マスコミ報道の背後を見るセンス

   2015/02/14

報道の背景を読め
マスコミ報道の背後を見るセンスについて書いてみます。具体的には、小沢一郎氏の件です。民主党は7日夕の党役員会で、去る4月26日の無罪判決を受けて小沢一郎氏の党員資格停止処分を解除する手続きに入ることを決めました。ネットでは捜査報告書が流出しています。

検察審査会なる密室機関が「強制起訴」に持ち込んだ直後、私は小沢一郎氏の懐刀、平野貞夫氏の書籍『日本一新』をプロデュースしました。
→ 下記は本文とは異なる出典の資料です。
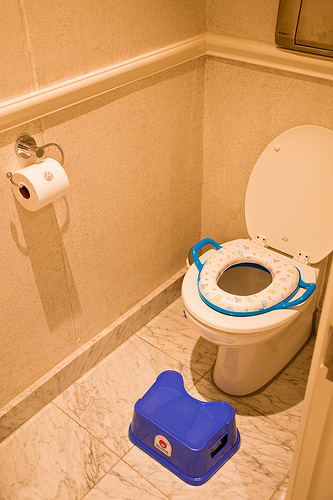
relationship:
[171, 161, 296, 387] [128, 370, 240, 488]
toilet white stepstool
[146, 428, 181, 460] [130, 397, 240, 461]
sticker on stepstool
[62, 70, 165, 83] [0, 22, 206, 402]
molding on wall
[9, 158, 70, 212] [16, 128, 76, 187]
tissue on dispenser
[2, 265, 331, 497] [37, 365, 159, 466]
tiles on floor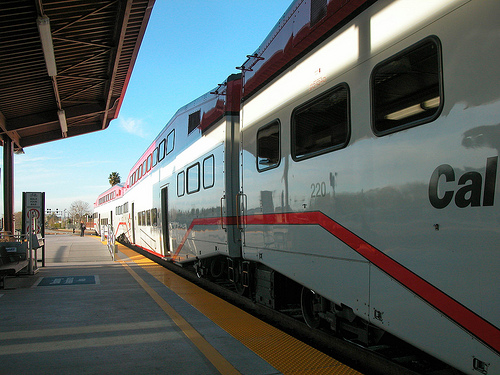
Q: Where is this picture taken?
A: A train station.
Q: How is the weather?
A: Sunny.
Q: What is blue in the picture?
A: The sky.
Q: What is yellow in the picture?
A: The painted platform lines.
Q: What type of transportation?
A: Train.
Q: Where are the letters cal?
A: On the train.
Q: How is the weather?
A: Sunny.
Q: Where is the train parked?
A: At the platform.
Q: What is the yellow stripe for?
A: Safety.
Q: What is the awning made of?
A: Wood.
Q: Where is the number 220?
A: On the side of the train.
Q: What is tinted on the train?
A: Windows.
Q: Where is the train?
A: At a platform.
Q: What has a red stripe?
A: Train.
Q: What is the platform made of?
A: Cement.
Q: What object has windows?
A: The train.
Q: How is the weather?
A: Clear.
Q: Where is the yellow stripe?
A: On the platform.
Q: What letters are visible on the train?
A: Cal.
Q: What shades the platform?
A: An overhead roof.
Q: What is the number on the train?
A: 220.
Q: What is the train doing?
A: Waiting for passengers.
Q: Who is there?
A: A woman.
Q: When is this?
A: Daytime.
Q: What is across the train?
A: Stripe.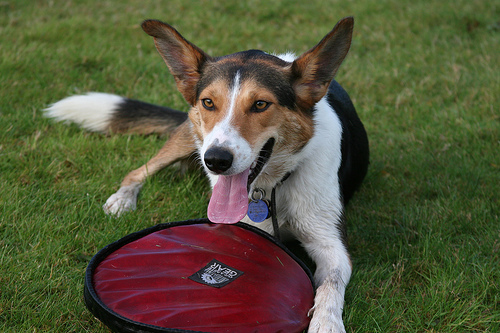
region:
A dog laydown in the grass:
[28, 19, 390, 321]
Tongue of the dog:
[206, 182, 258, 232]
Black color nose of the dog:
[198, 145, 245, 182]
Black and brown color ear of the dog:
[141, 18, 373, 78]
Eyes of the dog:
[201, 92, 286, 114]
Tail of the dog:
[46, 78, 160, 138]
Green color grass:
[400, 44, 465, 222]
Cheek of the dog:
[241, 120, 266, 148]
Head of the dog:
[136, 15, 348, 230]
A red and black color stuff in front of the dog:
[76, 240, 307, 331]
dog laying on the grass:
[30, 14, 389, 331]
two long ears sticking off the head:
[137, 5, 370, 113]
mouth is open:
[192, 130, 274, 228]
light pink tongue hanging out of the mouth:
[194, 151, 259, 230]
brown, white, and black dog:
[43, 13, 415, 332]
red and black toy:
[62, 201, 314, 331]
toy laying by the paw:
[64, 210, 356, 330]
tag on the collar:
[242, 187, 274, 224]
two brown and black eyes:
[191, 92, 278, 112]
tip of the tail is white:
[32, 78, 117, 135]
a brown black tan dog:
[69, 16, 435, 228]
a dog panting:
[47, 5, 387, 236]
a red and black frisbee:
[58, 222, 336, 331]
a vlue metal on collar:
[236, 196, 273, 226]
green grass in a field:
[370, 165, 482, 316]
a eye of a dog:
[246, 94, 281, 119]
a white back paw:
[94, 189, 141, 226]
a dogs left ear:
[291, 15, 372, 110]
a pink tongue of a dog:
[194, 177, 261, 222]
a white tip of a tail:
[38, 77, 115, 141]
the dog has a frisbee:
[53, 175, 348, 327]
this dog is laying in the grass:
[40, 12, 418, 235]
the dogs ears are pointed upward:
[123, 10, 379, 93]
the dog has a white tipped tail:
[43, 73, 173, 140]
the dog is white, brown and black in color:
[69, 15, 390, 230]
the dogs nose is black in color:
[188, 133, 244, 183]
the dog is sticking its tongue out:
[188, 163, 265, 238]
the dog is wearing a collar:
[248, 185, 297, 241]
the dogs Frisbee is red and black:
[81, 205, 329, 322]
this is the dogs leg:
[312, 206, 357, 331]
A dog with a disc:
[21, 16, 403, 328]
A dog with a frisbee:
[20, 10, 385, 320]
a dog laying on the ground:
[15, 5, 425, 330]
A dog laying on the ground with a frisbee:
[15, 6, 410, 327]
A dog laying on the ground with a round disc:
[14, 15, 426, 332]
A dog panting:
[37, 9, 390, 259]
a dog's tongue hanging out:
[200, 133, 260, 229]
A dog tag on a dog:
[242, 186, 272, 224]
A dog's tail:
[35, 80, 183, 140]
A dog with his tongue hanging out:
[11, 13, 394, 230]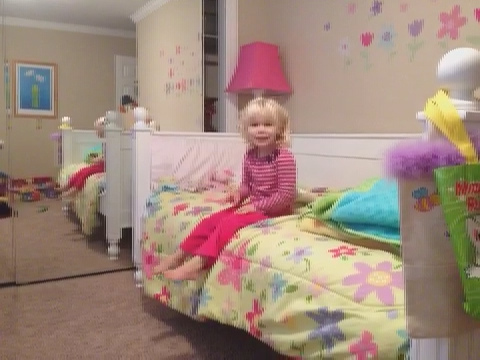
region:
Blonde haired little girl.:
[204, 96, 352, 237]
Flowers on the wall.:
[309, 16, 461, 63]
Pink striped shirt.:
[170, 140, 334, 240]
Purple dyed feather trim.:
[351, 130, 479, 186]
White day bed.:
[114, 89, 478, 324]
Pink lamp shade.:
[200, 30, 300, 95]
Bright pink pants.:
[171, 192, 291, 278]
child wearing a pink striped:
[234, 129, 290, 208]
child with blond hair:
[227, 83, 303, 156]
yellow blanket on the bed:
[156, 177, 413, 349]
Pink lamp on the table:
[217, 30, 308, 123]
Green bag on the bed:
[430, 151, 471, 324]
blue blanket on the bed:
[326, 160, 416, 252]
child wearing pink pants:
[178, 189, 272, 271]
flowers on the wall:
[315, 10, 463, 64]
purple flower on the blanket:
[340, 253, 412, 324]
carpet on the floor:
[36, 274, 146, 350]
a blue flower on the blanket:
[305, 306, 343, 343]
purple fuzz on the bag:
[389, 141, 463, 176]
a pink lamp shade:
[224, 42, 291, 94]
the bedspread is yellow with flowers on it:
[140, 177, 406, 358]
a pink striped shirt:
[231, 150, 296, 210]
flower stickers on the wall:
[335, 6, 473, 71]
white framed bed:
[133, 47, 477, 265]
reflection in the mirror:
[0, 0, 139, 278]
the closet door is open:
[203, 0, 216, 128]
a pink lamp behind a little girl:
[229, 43, 292, 98]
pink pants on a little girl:
[178, 202, 269, 259]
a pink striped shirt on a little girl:
[230, 145, 300, 209]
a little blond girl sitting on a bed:
[145, 97, 294, 285]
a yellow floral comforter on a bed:
[141, 183, 416, 359]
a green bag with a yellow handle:
[426, 89, 478, 310]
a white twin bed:
[129, 47, 478, 357]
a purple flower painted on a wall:
[406, 17, 431, 66]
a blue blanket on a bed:
[328, 176, 408, 248]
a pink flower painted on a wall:
[435, 4, 469, 45]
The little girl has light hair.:
[233, 99, 298, 144]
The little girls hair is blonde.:
[233, 97, 305, 156]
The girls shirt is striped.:
[223, 144, 305, 213]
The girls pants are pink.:
[183, 200, 263, 264]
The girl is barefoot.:
[142, 247, 214, 288]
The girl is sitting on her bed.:
[151, 90, 333, 331]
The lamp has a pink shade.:
[221, 31, 303, 100]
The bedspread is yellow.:
[238, 227, 388, 354]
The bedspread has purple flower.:
[336, 256, 400, 310]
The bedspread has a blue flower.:
[264, 264, 293, 301]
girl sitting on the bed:
[141, 98, 297, 278]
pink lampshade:
[222, 35, 291, 93]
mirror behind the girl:
[0, 2, 255, 299]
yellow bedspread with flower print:
[149, 177, 411, 359]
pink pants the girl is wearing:
[177, 205, 254, 255]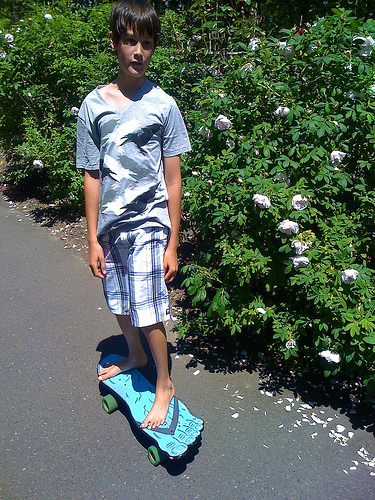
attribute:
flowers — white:
[254, 193, 271, 208]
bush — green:
[195, 25, 372, 372]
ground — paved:
[0, 236, 90, 496]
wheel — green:
[102, 398, 114, 414]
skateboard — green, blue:
[92, 350, 207, 464]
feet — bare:
[98, 356, 173, 427]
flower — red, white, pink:
[210, 87, 220, 92]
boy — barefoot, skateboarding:
[71, 0, 180, 427]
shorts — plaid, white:
[91, 225, 178, 326]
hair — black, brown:
[104, 0, 167, 36]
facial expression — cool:
[125, 45, 149, 72]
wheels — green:
[99, 397, 117, 418]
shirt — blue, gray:
[77, 74, 190, 239]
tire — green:
[100, 390, 121, 415]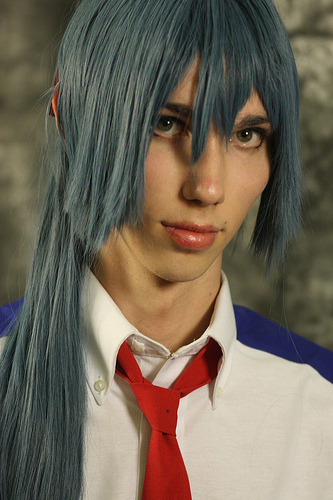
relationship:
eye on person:
[145, 107, 191, 137] [30, 3, 331, 498]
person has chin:
[30, 3, 331, 498] [138, 250, 228, 283]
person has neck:
[30, 3, 331, 498] [91, 225, 233, 360]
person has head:
[30, 3, 331, 498] [49, 3, 291, 290]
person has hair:
[30, 3, 331, 498] [0, 0, 304, 498]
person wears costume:
[30, 3, 331, 498] [9, 283, 325, 491]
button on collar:
[90, 377, 105, 394] [91, 303, 230, 411]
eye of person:
[231, 98, 282, 176] [30, 3, 331, 498]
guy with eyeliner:
[0, 0, 332, 499] [142, 95, 274, 152]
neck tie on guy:
[122, 336, 224, 498] [0, 0, 332, 499]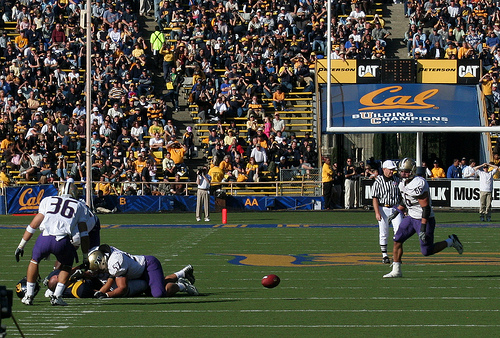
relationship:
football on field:
[248, 261, 294, 293] [227, 226, 393, 327]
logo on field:
[231, 246, 351, 282] [227, 226, 393, 327]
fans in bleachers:
[152, 71, 278, 138] [55, 71, 332, 207]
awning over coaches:
[214, 162, 266, 182] [130, 109, 300, 184]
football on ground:
[248, 261, 294, 293] [208, 241, 339, 332]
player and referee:
[378, 161, 445, 292] [368, 158, 401, 261]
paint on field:
[217, 247, 285, 286] [227, 226, 393, 327]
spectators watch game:
[138, 42, 259, 134] [9, 131, 446, 331]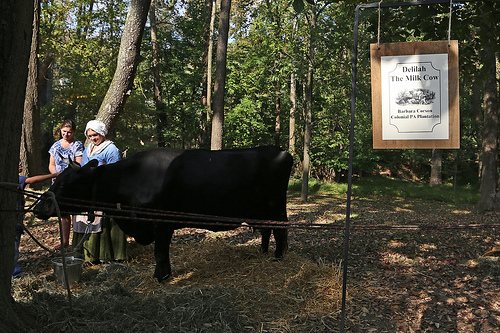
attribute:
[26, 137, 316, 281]
cow — large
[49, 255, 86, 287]
pail — metal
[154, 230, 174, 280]
leg — black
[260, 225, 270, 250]
leg — black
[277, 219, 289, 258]
leg — black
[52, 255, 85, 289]
metal bucket — shiny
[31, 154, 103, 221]
head — black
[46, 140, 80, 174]
shirt — blue, white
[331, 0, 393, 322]
pole — metal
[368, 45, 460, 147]
sign — wooden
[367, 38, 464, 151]
sign — wooden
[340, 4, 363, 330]
pole — metal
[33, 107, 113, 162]
women — standing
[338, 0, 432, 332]
bar — metal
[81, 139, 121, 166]
shirt — blue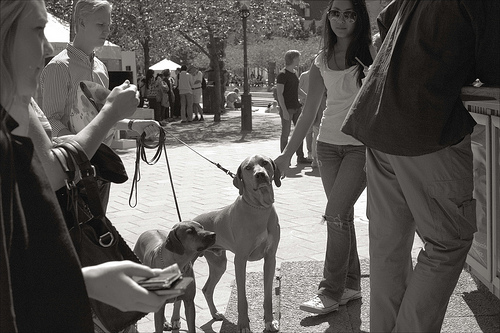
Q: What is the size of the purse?
A: Large.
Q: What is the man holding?
A: A leash.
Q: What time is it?
A: Afternoon.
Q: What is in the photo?
A: Two dogs.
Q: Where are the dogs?
A: In the photo.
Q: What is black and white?
A: The picture.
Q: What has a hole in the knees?
A: Jeans.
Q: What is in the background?
A: Trees.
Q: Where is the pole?
A: In the picture.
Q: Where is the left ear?
A: On the dog.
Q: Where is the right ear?
A: On the dog.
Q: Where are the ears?
A: On the dog.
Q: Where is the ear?
A: On the dog.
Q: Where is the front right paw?
A: On the dog.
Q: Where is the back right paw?
A: On the dog.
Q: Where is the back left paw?
A: On the dog.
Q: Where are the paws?
A: On the dog.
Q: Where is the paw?
A: On the dog.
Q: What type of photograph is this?
A: Black and white.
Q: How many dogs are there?
A: Two.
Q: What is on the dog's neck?
A: A leash.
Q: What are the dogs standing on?
A: A sidewalk.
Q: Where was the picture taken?
A: A park.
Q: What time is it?
A: Daytime.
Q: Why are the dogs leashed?
A: To guide them.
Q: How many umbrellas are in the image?
A: One.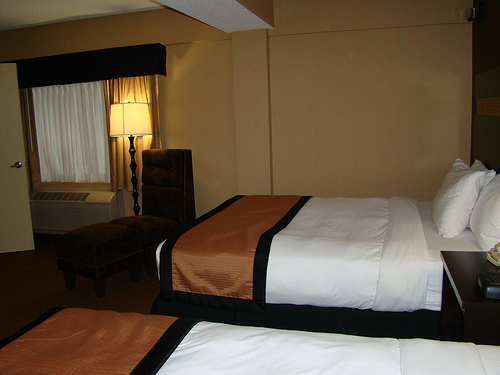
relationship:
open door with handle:
[2, 54, 47, 255] [7, 152, 27, 177]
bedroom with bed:
[0, 0, 500, 375] [154, 191, 484, 312]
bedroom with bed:
[0, 0, 500, 375] [0, 304, 497, 374]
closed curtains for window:
[30, 75, 162, 192] [75, 48, 179, 215]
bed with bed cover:
[156, 189, 498, 318] [159, 194, 430, 316]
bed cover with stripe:
[159, 194, 430, 316] [159, 188, 313, 305]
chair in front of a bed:
[94, 159, 204, 337] [162, 162, 495, 309]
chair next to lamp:
[55, 213, 183, 299] [74, 80, 214, 185]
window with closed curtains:
[33, 68, 115, 193] [30, 75, 162, 192]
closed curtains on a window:
[30, 75, 162, 192] [32, 64, 164, 196]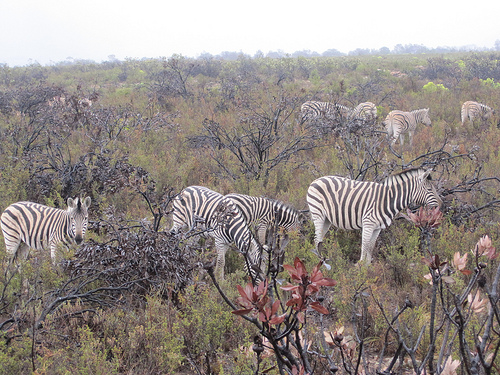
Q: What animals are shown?
A: Zebras.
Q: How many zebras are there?
A: Eight.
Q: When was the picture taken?
A: Day time.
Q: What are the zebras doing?
A: Grazing.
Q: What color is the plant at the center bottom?
A: Brown.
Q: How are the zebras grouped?
A: Four in the foreground, four in the background.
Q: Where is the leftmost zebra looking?
A: Toward the camera.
民主党の「小沢系」議員がこぞって読んだと聞きましたが、引用するときは書籍名ぐらい書いてくださいよ、『日刊ゲ×ダイ』さん(笑)

私自身は小沢一郎氏とは何の接点もなく
とくに政治的に強く支持するとかいうこともなかったのですが
(たとえば私は小選挙区制に反対ですから)

この件に限っていえば

小沢一郎氏の好き嫌いの問題ではなく
政策を支持するかとないかの問題でもなく
検察の強引な捜査と検察審査会まで使った
大がかりな罪人作りの仕掛けが問われていると
思ったので、平野貞夫さんにお願いして
書籍を作りました。

平野貞夫さんは、国会歴50年の大重鎮ですが
私ごときの要求に快く応じてくださり
私も満足のいく仕事ができました。

で、そのころは、とにかくマスコミのアンフェアな報道と
「小沢一郎はなんとなく怪しい」というムードが国民に
蔓延していましたが

民主党とマスコミが、いつまでも小沢一郎氏を目の敵にし続けることから、
だんだん懐疑的なセンスを持つ国民が気づき始め

また、期待を裏切り続けても政権に居座る民主党を
ぶっ壊してほしいという期待感から
多少、小沢一郎氏を再評価する傾向も感じられます。
(マスコミは相変わらずですが、推定無罪どころか、無罪判決後も
ああだこうだと書く自己正当化の執念は気持ち悪い限りです)

そんな中で、今回の「無罪」判決がありました。

マスコミ報道に対する批判がツイッターなどでもずいぶん書き込まれ
私はそれ自体は健全な感覚だと思います。

ただ、ちょっと私の意見として注文をつけたいのですが
マスコミ報道は、問題のおおもとなのでしょうか。

たしかに、マスコミ報道が国民世論に大きな影響をもたらします。

が、マスコミは良くも悪くも「拡散屋」なのです。
マスコミにそのような報道をさせたのは何か、そこまで考えてこそ、
はじめて真相に肉薄できるのではないでしょうか。

オカルト・疑似科学(批判)も同じことなのです。

物理学帝国主義は社会の中の疑似科学には迫れない

ジャパンスケプティクスの松田卓也会長は、
マスコミ報道の、科学的に正解でない片言節句を取り出して
記者が理系じゃないからこんなことを書くという「批評」を
ジャパンスケプティクスの機関誌に書いた事実があります。

まあ、そういう批評も「言論の自由」ではありますが、
そこにスケプティクスのセンスは感じられません。

もちろん、専門家が科学的な既知から
間違いを指摘すること自体は意味はあります。

ただ、「記者の知識」を追求するところで止まってしまったら
極端にいえば、ジャーナリストは
学位のない分野の記事は書けなくなってしまいます。

そもそも人間は万能ではないのです。
記者にそんな前提を持つこと自体、現実的ではありません。

マスコミは「拡散屋」です。
ニュースソースとスポンサーで読み物はできあがるのです。
逆に言えば、それなしに読み物は作れないのです
これは、個別の記者の知識以前の大前提です。

こんな当たり前のことを、その物理学者は忘れています。

つまり、個別の記者の記事の「間違い」を
個別記者の知識に拠るとして完結するのではなく
そのように間違いを含む記事を書く、そのメディアの方向性は
何によるものなのか、という懐疑をもたなければ、
「間違った記事」の真相には迫れません。

マスコミの、さらに一記者に根源的な責任を
求めてしまったら、マスコミにそう書かせてしまった
「真犯人」を見落としてしまう、ということです。

そこまで思い至るセンスこそが懐疑的精神の真骨頂なのです。

記事の間違いを我田引水につっこむだけで終わるなら
いくら専門的な話であろうが
その限りでは2ちゃんねるの書き込みと大差ありません。